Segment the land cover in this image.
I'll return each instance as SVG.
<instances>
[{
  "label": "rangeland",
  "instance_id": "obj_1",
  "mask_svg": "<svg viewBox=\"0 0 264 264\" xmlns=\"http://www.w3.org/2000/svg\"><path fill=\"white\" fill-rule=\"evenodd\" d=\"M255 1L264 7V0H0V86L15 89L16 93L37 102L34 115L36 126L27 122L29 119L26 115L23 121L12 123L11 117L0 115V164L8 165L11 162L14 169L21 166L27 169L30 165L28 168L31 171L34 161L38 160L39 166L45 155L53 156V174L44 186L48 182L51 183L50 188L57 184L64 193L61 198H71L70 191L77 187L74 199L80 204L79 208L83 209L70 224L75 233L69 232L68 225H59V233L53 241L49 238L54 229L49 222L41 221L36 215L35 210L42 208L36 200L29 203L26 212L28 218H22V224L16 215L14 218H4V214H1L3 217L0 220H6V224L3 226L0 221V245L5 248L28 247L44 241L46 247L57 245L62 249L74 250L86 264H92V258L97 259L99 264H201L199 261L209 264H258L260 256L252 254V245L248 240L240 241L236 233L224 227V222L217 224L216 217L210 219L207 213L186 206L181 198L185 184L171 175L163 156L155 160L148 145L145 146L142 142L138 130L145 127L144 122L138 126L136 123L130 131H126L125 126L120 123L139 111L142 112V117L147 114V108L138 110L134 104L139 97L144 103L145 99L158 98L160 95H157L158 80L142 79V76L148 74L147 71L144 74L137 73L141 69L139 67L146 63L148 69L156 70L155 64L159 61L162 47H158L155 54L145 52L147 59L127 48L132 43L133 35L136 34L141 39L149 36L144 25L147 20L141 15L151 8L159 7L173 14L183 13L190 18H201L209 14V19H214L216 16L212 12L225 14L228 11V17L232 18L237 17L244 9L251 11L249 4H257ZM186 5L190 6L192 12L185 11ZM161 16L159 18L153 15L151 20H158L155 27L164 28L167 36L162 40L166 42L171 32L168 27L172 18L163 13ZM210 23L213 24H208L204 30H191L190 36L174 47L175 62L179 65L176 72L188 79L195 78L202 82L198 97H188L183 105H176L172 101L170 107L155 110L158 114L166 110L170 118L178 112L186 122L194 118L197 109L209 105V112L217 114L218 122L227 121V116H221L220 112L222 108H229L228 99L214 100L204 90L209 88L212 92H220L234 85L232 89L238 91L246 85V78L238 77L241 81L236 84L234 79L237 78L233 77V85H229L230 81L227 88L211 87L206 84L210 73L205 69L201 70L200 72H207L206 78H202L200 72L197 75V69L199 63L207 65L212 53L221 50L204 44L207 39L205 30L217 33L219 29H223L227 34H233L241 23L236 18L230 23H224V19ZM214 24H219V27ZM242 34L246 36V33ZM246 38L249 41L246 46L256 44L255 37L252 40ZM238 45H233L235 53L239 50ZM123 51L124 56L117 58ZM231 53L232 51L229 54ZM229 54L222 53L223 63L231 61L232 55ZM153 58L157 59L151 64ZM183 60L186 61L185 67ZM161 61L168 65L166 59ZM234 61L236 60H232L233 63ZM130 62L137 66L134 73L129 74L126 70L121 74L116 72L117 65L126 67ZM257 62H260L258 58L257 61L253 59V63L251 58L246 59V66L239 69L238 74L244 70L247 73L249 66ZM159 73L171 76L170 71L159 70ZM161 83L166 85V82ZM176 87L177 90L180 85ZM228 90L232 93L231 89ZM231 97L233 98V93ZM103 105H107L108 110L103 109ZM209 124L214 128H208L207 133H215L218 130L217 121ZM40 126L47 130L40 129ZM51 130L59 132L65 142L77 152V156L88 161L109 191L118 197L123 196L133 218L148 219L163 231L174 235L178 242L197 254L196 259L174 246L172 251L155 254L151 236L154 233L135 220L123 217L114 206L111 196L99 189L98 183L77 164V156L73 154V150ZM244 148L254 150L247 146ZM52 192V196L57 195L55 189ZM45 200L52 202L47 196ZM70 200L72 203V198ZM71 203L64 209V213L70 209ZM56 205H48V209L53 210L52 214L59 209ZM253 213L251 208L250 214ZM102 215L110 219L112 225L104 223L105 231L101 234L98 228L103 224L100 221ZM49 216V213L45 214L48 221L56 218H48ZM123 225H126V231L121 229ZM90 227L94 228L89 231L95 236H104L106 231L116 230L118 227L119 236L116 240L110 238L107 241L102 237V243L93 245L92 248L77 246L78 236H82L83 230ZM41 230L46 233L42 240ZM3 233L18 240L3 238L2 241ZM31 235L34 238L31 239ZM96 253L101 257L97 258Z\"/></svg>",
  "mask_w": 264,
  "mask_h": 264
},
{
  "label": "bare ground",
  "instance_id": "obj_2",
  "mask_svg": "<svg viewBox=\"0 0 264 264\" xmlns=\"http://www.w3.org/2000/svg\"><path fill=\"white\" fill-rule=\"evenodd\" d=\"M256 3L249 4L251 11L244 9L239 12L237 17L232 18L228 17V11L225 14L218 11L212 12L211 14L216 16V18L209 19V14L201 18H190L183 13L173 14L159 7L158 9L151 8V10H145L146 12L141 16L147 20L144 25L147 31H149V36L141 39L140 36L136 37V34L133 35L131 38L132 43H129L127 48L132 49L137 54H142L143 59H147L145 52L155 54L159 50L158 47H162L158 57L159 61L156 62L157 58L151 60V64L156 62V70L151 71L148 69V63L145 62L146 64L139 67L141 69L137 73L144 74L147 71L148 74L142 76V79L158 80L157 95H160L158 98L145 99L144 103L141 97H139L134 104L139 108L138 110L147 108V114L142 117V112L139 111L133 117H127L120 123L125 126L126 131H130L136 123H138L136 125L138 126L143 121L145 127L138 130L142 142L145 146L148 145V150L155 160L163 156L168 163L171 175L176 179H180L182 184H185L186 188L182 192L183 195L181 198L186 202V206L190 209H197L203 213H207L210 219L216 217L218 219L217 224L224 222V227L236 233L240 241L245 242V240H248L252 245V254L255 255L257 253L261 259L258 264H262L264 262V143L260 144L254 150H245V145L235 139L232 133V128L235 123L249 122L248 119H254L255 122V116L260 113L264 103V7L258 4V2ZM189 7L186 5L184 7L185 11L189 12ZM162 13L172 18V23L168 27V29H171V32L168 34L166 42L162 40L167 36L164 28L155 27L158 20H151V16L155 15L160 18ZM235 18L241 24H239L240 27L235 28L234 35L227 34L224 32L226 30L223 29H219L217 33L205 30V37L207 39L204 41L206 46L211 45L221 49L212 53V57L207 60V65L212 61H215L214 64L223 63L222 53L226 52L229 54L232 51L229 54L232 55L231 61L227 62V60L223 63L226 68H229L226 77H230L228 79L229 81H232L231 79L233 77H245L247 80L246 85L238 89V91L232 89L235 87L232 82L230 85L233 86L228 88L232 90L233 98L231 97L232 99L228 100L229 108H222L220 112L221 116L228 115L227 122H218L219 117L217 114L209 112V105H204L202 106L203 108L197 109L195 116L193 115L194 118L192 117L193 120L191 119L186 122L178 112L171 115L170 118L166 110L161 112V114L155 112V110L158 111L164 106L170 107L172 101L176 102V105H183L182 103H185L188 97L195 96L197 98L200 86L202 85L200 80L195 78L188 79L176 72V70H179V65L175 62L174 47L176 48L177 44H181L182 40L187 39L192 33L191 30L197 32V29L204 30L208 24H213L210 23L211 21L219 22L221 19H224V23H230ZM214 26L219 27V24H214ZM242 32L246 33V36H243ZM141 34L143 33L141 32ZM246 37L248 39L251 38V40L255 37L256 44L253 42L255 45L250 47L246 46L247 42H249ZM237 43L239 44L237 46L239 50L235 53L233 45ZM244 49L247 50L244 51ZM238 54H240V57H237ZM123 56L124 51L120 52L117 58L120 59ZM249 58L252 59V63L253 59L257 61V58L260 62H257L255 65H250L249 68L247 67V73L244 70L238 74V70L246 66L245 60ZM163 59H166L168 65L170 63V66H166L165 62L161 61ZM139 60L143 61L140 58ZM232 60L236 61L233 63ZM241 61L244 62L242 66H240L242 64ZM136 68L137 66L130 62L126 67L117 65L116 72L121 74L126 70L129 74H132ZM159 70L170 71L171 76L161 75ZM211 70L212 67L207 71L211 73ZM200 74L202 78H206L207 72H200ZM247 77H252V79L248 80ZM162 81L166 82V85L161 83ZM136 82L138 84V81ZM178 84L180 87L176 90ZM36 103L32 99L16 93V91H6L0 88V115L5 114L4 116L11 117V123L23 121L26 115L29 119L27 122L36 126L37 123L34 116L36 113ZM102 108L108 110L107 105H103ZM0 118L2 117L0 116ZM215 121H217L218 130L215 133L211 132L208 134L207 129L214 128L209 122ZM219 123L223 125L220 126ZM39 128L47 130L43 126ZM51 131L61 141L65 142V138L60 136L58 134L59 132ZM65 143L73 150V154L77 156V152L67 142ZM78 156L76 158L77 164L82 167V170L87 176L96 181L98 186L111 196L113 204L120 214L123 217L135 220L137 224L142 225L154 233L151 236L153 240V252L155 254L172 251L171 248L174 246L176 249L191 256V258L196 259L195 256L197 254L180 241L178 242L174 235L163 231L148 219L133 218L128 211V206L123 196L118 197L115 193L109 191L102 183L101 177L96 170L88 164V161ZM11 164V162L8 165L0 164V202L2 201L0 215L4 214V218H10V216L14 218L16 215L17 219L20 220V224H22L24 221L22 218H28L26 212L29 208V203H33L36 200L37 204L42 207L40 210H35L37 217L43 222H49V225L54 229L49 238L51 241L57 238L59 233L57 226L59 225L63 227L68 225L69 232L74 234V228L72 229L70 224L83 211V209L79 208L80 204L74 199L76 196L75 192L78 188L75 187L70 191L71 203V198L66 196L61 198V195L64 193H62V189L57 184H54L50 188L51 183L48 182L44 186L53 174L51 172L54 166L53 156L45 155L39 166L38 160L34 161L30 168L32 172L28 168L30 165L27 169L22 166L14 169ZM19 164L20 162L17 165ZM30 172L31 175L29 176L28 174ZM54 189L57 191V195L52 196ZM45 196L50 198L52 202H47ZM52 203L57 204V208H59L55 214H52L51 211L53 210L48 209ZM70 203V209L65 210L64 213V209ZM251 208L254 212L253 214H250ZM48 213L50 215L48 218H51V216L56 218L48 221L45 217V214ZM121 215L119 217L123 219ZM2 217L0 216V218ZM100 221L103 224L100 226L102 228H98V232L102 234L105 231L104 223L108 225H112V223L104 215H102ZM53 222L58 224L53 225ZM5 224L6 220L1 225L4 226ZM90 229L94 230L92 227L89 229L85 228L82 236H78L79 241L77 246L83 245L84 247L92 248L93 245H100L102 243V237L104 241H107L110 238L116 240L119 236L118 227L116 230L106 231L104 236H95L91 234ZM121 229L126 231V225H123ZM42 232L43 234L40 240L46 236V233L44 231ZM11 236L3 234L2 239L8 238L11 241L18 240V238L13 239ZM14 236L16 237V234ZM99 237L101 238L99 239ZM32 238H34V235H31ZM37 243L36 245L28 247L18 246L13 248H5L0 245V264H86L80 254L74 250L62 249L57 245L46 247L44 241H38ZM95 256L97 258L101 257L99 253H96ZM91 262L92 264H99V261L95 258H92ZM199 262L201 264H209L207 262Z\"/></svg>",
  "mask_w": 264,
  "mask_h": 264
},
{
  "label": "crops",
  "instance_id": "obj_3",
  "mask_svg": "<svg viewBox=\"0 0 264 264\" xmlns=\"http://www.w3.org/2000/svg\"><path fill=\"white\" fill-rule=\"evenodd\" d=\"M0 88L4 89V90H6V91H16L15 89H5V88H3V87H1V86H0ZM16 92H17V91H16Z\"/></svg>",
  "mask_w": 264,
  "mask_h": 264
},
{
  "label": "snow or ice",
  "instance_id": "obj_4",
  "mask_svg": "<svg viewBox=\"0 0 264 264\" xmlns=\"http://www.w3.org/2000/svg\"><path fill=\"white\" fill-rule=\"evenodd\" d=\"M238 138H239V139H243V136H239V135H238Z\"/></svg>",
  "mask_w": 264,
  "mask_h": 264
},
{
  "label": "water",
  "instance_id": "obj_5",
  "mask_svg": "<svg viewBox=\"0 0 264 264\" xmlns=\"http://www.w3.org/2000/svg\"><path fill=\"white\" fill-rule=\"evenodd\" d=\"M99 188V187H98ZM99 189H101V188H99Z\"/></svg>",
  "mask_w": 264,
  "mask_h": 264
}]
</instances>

======

**Objective**. From the material above, filter out and copy every line that contains the string "label".

**Completed task**.
  "label": "rangeland",
  "label": "bare ground",
  "label": "crops",
  "label": "snow or ice",
  "label": "water",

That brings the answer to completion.